Сбежать. Сбежать со мной. От него. Именно это она намеревалась сделать. Да, это было верно. Но и это относилось к тем вещам, которые я неправильно толковал. Я принял ее желание бежать за ревность. Теперь я знал правду. Но теперь было уже поздно.
— Но теперь уже поздно, — медленно проговорил Мордштайн. — Я уже начал беспокоиться, когда так долго ничего не слышал об Иоланте. Поэтому я приехал в Вену. Я убедился, что был прав в своих опасениях. Нельзя доверять женщинам.
«Морфий. Морфий.

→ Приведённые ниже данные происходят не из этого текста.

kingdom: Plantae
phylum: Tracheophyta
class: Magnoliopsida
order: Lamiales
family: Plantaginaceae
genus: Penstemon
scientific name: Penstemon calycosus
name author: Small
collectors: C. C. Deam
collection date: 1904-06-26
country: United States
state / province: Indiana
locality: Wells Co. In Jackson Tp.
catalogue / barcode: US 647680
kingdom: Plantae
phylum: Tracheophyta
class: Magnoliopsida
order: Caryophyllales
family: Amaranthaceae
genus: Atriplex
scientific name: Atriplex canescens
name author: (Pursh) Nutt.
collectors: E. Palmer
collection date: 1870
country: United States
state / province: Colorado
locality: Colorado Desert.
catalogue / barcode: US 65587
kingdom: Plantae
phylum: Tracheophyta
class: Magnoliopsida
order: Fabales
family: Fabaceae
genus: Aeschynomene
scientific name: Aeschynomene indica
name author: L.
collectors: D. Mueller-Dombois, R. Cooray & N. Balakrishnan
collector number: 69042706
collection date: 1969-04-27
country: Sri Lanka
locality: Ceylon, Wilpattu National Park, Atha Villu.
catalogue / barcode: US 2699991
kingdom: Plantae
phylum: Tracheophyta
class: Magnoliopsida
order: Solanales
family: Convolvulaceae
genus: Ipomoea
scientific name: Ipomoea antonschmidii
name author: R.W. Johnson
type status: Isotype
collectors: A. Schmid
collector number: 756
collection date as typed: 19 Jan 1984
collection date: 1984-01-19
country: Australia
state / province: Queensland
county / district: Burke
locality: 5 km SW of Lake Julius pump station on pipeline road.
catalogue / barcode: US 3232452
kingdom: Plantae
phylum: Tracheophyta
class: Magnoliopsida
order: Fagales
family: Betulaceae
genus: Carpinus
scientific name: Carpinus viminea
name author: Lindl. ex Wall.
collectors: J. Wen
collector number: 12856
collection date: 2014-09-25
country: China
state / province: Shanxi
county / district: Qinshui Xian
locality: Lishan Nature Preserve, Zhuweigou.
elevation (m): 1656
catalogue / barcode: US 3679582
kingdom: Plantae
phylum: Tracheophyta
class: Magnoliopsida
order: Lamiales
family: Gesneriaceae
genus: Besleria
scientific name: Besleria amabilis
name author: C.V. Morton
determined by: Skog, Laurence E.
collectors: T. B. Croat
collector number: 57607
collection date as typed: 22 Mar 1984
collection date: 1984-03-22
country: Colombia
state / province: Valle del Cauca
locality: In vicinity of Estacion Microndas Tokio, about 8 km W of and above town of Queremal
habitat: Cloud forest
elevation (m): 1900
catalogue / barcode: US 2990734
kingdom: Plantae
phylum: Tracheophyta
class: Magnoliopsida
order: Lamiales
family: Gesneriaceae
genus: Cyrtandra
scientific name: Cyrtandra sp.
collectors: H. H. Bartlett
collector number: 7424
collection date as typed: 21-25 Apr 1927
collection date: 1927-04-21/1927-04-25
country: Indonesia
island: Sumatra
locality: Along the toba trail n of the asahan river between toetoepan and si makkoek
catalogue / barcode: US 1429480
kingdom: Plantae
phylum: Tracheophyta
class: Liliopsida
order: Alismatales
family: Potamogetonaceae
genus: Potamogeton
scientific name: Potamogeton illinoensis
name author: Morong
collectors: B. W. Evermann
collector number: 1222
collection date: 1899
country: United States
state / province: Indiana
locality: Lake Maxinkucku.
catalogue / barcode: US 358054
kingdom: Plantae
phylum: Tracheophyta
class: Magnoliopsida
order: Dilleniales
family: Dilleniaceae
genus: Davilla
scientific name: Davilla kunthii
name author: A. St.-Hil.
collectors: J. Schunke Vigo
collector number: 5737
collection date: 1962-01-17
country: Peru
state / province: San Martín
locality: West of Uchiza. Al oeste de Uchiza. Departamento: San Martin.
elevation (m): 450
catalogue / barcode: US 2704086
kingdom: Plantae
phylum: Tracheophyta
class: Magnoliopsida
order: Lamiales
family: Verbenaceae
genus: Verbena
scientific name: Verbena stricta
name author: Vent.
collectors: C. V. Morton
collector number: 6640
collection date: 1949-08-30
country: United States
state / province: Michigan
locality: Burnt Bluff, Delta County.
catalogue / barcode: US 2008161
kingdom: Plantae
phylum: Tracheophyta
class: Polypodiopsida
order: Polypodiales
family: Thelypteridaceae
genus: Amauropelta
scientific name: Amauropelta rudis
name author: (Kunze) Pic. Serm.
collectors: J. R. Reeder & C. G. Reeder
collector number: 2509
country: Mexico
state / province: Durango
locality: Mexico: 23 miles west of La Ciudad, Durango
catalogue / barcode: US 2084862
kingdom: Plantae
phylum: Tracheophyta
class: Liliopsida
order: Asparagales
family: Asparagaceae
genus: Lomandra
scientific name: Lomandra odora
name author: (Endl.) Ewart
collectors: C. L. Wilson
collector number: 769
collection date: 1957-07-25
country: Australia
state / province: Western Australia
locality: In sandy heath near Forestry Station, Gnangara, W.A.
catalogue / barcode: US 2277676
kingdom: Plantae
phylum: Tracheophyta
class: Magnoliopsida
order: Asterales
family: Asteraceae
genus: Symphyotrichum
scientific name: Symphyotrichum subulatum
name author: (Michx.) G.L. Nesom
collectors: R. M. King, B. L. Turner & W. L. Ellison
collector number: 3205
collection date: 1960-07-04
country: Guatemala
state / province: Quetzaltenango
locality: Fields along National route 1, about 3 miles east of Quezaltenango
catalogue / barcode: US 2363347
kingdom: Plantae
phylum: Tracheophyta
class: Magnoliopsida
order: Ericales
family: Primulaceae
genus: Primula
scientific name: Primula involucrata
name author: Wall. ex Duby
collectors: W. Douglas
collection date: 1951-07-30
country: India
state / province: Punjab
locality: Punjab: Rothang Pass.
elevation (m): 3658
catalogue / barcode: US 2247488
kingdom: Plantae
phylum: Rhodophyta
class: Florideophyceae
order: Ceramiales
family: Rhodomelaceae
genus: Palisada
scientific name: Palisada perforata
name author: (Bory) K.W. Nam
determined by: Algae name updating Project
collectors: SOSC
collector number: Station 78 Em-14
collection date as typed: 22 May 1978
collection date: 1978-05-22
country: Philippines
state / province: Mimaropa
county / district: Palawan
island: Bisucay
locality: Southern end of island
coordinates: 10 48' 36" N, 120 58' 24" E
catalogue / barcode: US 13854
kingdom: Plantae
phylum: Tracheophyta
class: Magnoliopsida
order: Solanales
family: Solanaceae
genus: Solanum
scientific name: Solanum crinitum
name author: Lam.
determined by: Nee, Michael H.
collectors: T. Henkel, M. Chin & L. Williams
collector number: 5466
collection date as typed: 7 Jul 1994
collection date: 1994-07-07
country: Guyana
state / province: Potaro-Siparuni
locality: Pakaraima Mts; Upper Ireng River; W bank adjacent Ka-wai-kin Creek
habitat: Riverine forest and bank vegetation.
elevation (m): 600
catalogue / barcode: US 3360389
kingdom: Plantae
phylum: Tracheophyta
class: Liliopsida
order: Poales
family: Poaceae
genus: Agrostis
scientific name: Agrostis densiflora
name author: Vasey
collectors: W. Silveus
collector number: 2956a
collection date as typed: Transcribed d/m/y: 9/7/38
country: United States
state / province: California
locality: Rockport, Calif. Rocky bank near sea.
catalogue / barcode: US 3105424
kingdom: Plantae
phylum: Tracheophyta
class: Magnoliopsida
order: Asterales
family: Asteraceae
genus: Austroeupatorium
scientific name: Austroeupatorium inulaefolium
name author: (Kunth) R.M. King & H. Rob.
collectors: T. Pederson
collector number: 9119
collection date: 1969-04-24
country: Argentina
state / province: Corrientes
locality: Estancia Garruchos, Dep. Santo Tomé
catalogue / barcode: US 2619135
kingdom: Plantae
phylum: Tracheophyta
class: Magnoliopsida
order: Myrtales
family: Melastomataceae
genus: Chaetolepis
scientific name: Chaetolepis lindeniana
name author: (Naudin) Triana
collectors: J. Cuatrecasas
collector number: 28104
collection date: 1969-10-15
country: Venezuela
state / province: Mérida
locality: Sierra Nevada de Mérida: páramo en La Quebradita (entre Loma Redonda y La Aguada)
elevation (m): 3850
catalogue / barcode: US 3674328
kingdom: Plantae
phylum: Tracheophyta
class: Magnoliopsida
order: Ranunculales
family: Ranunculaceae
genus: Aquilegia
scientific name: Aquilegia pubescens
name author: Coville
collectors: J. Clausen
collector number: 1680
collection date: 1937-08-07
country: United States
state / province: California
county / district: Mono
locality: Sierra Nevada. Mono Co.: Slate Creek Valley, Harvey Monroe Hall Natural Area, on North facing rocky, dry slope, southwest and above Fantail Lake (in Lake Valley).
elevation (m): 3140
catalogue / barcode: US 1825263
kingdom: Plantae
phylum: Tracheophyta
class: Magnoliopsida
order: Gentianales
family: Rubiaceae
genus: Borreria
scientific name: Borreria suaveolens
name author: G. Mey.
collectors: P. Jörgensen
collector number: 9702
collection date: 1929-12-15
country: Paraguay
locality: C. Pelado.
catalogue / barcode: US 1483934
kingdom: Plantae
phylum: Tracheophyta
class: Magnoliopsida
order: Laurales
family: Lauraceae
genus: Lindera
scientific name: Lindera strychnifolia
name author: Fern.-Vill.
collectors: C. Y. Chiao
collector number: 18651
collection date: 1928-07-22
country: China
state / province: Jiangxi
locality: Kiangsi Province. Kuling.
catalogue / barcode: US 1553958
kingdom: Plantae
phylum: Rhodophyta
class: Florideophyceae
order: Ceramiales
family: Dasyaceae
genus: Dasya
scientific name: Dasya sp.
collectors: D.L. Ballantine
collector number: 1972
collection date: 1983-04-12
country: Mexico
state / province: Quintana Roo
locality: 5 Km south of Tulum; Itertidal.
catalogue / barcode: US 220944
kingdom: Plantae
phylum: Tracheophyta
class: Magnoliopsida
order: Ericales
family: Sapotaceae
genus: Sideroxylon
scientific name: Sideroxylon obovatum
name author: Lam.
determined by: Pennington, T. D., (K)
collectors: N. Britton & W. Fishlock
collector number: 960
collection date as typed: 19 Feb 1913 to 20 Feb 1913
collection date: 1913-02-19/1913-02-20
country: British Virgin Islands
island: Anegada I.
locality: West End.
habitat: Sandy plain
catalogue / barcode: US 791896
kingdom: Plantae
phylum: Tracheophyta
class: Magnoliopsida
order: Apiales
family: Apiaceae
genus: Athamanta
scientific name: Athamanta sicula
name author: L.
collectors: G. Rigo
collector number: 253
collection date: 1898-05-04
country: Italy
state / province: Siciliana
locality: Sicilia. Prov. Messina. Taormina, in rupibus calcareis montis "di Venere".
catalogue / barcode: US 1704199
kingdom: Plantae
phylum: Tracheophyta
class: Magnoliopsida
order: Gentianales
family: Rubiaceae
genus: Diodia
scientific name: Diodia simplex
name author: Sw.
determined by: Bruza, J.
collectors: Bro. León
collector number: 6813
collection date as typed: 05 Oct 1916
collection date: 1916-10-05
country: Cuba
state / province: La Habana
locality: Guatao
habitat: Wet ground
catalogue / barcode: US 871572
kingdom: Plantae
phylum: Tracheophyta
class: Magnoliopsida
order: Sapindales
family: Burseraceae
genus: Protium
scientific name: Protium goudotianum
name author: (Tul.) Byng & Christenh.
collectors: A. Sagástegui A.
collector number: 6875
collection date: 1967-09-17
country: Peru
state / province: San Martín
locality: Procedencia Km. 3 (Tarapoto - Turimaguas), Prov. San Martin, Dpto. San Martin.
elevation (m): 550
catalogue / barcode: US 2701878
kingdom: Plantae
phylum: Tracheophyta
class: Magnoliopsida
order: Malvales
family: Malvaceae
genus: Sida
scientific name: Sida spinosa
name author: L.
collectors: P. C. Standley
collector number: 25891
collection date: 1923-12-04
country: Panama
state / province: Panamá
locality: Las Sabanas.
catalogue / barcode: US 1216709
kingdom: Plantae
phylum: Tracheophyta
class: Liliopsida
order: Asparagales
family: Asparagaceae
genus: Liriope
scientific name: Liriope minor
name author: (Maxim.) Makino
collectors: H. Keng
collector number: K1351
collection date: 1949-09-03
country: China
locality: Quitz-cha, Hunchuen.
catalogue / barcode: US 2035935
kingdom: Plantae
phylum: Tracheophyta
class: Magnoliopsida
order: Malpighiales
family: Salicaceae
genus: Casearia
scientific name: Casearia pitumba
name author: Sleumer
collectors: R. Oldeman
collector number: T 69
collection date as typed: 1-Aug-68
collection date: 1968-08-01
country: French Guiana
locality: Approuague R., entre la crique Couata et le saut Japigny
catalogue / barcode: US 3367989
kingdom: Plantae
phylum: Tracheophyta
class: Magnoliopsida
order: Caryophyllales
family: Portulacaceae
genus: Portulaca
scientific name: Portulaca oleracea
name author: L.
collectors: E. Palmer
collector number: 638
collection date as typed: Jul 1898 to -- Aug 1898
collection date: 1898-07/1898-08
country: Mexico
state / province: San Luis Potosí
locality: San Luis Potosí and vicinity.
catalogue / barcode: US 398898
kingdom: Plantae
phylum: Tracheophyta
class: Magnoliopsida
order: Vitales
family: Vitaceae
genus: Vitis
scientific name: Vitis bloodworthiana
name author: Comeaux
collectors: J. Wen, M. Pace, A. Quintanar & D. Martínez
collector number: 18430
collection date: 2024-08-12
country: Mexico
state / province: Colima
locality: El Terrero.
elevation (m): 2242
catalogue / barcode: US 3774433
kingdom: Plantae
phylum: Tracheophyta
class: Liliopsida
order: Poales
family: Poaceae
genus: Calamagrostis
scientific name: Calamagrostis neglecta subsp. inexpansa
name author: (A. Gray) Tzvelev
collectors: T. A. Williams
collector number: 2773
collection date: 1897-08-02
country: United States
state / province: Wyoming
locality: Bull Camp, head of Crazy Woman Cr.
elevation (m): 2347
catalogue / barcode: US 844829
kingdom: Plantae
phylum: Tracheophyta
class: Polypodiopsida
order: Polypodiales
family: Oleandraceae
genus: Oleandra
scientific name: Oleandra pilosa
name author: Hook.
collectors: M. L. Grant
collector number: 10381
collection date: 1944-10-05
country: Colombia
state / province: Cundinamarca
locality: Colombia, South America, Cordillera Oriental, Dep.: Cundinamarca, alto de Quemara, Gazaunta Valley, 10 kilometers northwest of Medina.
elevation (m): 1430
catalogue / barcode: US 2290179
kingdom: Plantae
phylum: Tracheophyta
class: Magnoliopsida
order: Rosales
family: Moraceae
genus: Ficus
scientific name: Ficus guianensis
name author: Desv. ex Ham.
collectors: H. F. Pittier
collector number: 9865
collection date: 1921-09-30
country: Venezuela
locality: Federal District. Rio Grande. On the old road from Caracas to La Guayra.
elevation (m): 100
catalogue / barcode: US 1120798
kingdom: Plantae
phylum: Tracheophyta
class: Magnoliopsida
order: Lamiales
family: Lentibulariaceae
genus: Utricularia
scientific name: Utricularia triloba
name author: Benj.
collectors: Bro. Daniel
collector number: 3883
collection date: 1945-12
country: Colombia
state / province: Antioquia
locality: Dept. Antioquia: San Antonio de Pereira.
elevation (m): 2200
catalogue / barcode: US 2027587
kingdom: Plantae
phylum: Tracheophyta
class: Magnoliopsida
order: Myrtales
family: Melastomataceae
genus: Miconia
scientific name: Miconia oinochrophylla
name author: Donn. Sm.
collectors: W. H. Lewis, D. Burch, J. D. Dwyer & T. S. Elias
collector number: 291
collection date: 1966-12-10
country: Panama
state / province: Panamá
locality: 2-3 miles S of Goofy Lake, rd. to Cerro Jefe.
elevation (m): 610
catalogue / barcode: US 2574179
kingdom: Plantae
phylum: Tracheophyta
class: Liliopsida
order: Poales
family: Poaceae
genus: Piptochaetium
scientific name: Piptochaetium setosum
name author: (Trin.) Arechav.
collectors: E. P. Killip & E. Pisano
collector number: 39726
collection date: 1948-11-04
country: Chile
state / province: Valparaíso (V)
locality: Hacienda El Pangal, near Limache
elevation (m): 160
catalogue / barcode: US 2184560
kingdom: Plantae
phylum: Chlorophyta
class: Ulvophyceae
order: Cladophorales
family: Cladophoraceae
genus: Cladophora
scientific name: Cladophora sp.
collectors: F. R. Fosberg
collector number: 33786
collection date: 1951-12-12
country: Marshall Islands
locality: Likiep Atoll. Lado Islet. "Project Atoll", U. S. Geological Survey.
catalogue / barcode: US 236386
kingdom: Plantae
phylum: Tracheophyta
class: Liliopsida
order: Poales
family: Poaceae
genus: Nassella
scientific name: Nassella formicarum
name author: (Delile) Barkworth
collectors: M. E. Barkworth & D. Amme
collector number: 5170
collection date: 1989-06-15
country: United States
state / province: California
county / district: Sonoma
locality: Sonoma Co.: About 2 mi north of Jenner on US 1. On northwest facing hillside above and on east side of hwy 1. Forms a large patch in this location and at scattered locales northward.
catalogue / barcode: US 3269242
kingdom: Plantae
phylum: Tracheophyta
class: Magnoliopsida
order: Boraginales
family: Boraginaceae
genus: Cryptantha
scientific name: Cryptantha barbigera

Пожалуйста, Мордштайн».
— Теперь мы закончили, мистер Чендлер. — Он достал из коробки стеклянную ампулу и отпилил кончик. Он наполнил шприц, поднял его вверх, надел иглу и продолжал держать шприц неподвижно в воздухе.
— До этого, — сказал он, — мы должны уладить еще одну мелочь. Дайте мне документ, по которому я получу деньги на вокзале в Мюнхене.
Я не шевелился.
— Вы поняли меня?
Я кивнул.
— И?
«Нет», — написал я в блокноте. Иоланта, стоя у окна, обернулась.
— Мистер Чендлер, — мягко проговорил Мордштайн, — если вы не дадите мне документ, я вылью содержимое этой ампулы в воздух. Было бы очень жаль лекарства. Так как же?
Я отрицательно покачал головой.
Он выдавил содержимое шприца в воздух. Тонкая струйка жидкости описала дугу. В два прыжка Иоланта очутилась возле меня. Она выглядела опустошенной, и неожиданно очень старой:
— Отдай ему деньги, Джимми, это уже не имеет смысла.
Я почувствовал себя так, будто мне вырвали сразу все коренные зубы. Мое тело скорчилось в судороге, меня стошнило. Я не сильно испачкал кровать — из меня вышло лишь немного желчи. Иоланта убрала. Я видел, как Мордштайн снова берет ампулу и наполняет шприц.
— В упаковке было двенадцать ампул, — проговорил он. — Осталось одиннадцать. Если вы в ближайшее время не передумаете, их будет десять.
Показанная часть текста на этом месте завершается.